Por Rebecca Crepaldi 12 de Maio de 2026 👁️ 0 visualizações 💬 0 comentários
Natura quer seguir controlando despesas sem deixar de investir

A Natura Cosméticos (NATU3) afirmou que seguirá com uma política rígida de controle de despesas ao longo de 2026, mas sem interromper investimentos considerados estratégicos para a retomada do crescimento da companhia.

Durante coletiva de imprensa dos resultados do primeiro trimestre, Silvia Vilas Boas, CFO da Natura, afirmou que a companhia continuará mantendo “controle super rígido” sobre os gastos, especialmente diante de um cenário de consumo mais fraco e maior competitividade no setor de beleza.

Entretanto, segundo a executiva, a estratégia da empresa é equilibrar disciplina financeira com investimentos voltados ao fortalecimento das marcas e ao crescimento da operação.

“Sem abrir mão de fazer os investimentos e alocação de capital necessários nas iniciativas relacionadas à marca ou relacionadas a iniciativas de alto retorno”, afirmou.

Reestruturação para reduzir despesas

A Natura passou por um processo de pagamento de rescisões para reorganizar seu quadro de funcionários, com o intuito de colher os resultados a partir do segundo trimestre de 2026.

O Ebitida e a dívida líquida foram os reflexos dessa reestruturação. A dívida líquida encerrou em R$ 4,042 bilhões, alta sequencial de R$ 565 milhões, pressionada pelos R$ 240 milhões em rescisões. Já o Ebitda sofre com o impacto de R$ 221 milhões em despesas extraordinárias com rescisões da reorganização.

Para Boas, o novo modelo operacional foi antecipado justamente para permitir uma estrutura mais leve e preparada para enfrentar a desaceleração do consumo. A redução de custos vem sendo implementada principalmente por meio de uma reorganização operacional, com corte de posições e simplificação da estrutura corporativa.

A CFO afirmou que cerca de 75% da redução de cargos prevista já foi implementada no primeiro trimestre, enquanto os 25% restantes devem ocorrer a partir do segundo trimestre, em intensidade menor.

Segundo a executiva, o primeiro trimestre concentrou os maiores gastos com rescisões, o que pressionou a rentabilidade e o consumo de caixa da companhia no período. Apesar do impacto inicial das demissões e despesas extraordinárias, a expectativa da empresa é começar a capturar os benefícios financeiros da reorganização já a partir do segundo trimestre.

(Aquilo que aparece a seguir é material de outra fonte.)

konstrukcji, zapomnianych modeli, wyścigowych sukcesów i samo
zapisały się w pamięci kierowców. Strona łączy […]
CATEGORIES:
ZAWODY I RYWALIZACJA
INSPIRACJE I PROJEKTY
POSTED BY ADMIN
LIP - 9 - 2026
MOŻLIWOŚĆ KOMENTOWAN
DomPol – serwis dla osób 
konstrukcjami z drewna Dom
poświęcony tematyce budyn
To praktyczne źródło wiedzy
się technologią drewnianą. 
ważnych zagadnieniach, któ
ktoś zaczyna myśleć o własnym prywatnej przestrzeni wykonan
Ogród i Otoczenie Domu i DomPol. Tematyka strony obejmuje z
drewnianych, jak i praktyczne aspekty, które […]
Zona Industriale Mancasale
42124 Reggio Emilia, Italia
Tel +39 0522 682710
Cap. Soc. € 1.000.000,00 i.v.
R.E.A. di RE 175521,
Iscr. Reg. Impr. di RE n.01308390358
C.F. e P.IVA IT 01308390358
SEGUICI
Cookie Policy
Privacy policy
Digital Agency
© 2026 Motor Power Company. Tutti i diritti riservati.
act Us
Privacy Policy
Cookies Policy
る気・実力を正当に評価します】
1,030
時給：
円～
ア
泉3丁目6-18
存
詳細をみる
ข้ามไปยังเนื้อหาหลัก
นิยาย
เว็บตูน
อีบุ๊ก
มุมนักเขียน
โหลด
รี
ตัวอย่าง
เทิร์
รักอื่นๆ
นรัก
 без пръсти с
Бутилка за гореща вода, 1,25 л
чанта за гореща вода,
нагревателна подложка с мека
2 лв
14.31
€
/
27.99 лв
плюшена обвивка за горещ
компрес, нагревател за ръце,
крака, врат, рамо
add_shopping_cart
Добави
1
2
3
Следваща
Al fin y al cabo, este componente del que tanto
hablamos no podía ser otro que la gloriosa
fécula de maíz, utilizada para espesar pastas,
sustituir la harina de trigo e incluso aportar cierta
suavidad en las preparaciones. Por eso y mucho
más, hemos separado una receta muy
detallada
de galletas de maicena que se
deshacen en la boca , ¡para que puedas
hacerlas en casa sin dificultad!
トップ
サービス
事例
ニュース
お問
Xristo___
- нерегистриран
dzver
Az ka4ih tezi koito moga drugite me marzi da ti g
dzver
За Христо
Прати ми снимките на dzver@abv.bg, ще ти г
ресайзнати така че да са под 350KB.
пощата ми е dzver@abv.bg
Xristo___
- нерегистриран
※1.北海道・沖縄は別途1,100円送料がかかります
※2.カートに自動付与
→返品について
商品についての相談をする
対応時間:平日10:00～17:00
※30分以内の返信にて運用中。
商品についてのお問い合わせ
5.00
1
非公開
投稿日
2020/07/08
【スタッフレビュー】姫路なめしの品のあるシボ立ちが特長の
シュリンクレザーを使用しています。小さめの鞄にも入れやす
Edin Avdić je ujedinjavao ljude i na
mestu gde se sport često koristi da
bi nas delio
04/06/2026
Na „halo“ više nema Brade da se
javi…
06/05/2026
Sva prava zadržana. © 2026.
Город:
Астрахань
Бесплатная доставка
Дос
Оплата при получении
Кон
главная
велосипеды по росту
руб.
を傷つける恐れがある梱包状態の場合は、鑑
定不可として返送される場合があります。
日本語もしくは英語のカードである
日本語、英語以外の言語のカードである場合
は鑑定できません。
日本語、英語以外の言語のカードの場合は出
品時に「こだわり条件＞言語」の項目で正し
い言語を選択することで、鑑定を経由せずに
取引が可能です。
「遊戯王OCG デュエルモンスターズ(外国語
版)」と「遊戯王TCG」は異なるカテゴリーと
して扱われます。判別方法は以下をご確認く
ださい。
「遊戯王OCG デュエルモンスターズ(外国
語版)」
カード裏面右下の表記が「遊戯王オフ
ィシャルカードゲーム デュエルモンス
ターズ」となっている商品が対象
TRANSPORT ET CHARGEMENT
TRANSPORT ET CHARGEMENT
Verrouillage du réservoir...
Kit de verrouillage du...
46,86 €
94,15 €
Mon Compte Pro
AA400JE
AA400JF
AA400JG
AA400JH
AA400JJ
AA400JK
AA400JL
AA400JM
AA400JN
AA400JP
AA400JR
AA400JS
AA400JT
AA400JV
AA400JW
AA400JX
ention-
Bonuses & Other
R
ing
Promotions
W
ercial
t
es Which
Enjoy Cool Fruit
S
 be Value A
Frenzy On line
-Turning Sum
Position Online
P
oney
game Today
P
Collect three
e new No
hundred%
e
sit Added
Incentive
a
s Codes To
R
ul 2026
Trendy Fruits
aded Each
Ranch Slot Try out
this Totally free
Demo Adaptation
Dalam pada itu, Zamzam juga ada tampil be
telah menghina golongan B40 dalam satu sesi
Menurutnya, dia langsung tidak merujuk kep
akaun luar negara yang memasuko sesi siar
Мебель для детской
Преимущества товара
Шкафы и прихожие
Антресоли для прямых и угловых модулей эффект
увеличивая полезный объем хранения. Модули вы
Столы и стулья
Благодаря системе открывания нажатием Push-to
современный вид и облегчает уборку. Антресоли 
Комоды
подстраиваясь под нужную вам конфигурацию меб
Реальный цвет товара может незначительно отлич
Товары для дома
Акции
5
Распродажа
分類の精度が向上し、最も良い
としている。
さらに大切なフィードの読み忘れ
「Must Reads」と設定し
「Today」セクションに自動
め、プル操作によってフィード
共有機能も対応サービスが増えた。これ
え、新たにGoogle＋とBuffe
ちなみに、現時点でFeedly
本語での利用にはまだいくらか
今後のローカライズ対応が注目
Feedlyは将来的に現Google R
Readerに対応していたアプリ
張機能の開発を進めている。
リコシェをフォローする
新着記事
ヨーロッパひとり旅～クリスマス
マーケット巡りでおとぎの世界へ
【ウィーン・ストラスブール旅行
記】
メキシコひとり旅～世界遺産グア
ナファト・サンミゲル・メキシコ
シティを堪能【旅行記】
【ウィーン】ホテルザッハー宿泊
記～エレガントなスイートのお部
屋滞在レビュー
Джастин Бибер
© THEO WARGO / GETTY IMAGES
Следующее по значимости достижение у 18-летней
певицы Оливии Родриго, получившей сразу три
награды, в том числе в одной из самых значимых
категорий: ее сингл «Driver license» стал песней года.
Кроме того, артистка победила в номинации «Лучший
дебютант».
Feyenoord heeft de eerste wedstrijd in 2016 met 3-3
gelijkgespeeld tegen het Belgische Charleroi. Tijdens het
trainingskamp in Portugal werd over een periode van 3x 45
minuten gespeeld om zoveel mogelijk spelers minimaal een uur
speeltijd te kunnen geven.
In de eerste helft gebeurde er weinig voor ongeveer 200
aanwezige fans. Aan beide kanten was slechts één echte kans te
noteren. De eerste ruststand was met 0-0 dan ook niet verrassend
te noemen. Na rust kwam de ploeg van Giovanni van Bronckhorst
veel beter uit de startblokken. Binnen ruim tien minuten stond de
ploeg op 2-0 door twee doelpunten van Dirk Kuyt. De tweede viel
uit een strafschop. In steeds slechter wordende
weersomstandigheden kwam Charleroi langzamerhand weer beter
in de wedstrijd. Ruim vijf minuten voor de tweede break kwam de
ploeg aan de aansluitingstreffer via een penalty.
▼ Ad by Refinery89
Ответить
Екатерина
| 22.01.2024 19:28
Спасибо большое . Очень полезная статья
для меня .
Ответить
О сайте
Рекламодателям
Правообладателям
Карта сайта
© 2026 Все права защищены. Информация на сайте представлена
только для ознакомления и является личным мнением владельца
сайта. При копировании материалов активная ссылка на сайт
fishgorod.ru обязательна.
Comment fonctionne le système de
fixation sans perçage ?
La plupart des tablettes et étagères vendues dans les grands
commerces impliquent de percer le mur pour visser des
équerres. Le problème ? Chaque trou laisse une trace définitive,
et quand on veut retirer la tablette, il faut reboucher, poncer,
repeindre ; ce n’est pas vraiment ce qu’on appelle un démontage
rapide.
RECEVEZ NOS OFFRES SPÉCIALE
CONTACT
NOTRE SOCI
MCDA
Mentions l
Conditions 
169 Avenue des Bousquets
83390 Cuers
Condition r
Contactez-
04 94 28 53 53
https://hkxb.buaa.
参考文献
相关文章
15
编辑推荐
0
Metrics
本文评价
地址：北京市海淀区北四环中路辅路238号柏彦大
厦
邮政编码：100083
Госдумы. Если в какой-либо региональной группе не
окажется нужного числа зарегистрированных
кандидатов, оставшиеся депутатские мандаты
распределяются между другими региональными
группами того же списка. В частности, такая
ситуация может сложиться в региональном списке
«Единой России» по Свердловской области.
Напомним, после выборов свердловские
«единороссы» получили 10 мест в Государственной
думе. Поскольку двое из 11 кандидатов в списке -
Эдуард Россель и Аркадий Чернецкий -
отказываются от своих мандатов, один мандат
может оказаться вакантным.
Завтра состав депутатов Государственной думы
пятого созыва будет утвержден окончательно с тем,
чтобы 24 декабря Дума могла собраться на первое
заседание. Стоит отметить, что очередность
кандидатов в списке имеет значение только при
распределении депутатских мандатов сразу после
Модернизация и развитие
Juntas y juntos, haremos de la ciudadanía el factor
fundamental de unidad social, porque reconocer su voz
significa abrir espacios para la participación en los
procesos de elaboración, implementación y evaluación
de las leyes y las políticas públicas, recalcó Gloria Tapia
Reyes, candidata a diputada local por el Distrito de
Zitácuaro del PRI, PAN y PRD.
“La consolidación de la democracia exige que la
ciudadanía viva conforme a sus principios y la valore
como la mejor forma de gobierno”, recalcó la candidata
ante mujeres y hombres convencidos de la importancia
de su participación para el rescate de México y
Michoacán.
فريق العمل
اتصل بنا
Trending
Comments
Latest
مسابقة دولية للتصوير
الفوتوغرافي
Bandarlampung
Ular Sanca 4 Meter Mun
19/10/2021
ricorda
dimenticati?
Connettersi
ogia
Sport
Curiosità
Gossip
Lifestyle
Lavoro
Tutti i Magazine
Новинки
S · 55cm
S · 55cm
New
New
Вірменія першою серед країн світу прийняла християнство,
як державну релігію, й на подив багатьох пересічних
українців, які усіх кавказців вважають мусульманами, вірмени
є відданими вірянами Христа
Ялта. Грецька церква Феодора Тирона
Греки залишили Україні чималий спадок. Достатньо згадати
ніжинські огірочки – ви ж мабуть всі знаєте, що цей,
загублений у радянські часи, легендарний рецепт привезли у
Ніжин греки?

A administração afirmou que a redução da estrutura operacional deve contribuir para proteger margens e fortalecer a geração de caixa ao longo do ano. Além do corte de posições, a reorganização também envolve mudanças nos sistemas internos, integração operacional da Avon e revisão de processos e operações da companhia.

Como veio o balanço da Natura?

A Natura registrou prejuízo líquido de R$ 445 milhões no primeiro trimestre de 2026, revertendo o lucro de R$ 97 milhões do mesmo período do ano anterior. O resultado foi impacto por queda nas receitas, pressões cambiais e custos relacionados à reestruturação organizacional da companhia em andamento.

O Ebitda somou R$ 346 milhões, queda de 46,8% na comparação anual, com margem de 7,3% — contração de 790 pontos-base ante a margem recorrente de 15,2% do primeiro trimestre de 2025.  O indicador sofreou com o impacto de R$ 221 milhões em despesas extraordinárias com rescisões da reorganização e o efeito da queda de receita sobre uma estrutura de custos ainda em ajuste.

A receita líquida totalizou R$ 4,745 bilhões, recuo de 7,7% em reais e 3,7% em moeda constante. O custo dos produtos vendidos totalizou R$ 1,625 bilhão, recuando apenas 3,0% ante uma queda de receita de 7,7%, o que explica a compressão da margem bruta.

As despesas operacionais consumiram 63,1% da receita líquida, ante 59,0% um ano antes, reflexo de uma estrutura de custos ainda pesada em relação ao volume de vendas do trimestre. A alavancagem subiu para 2,11x Dívida Líquida/Ebitda, acima da meta da companhia de 1,0x a 1,5x.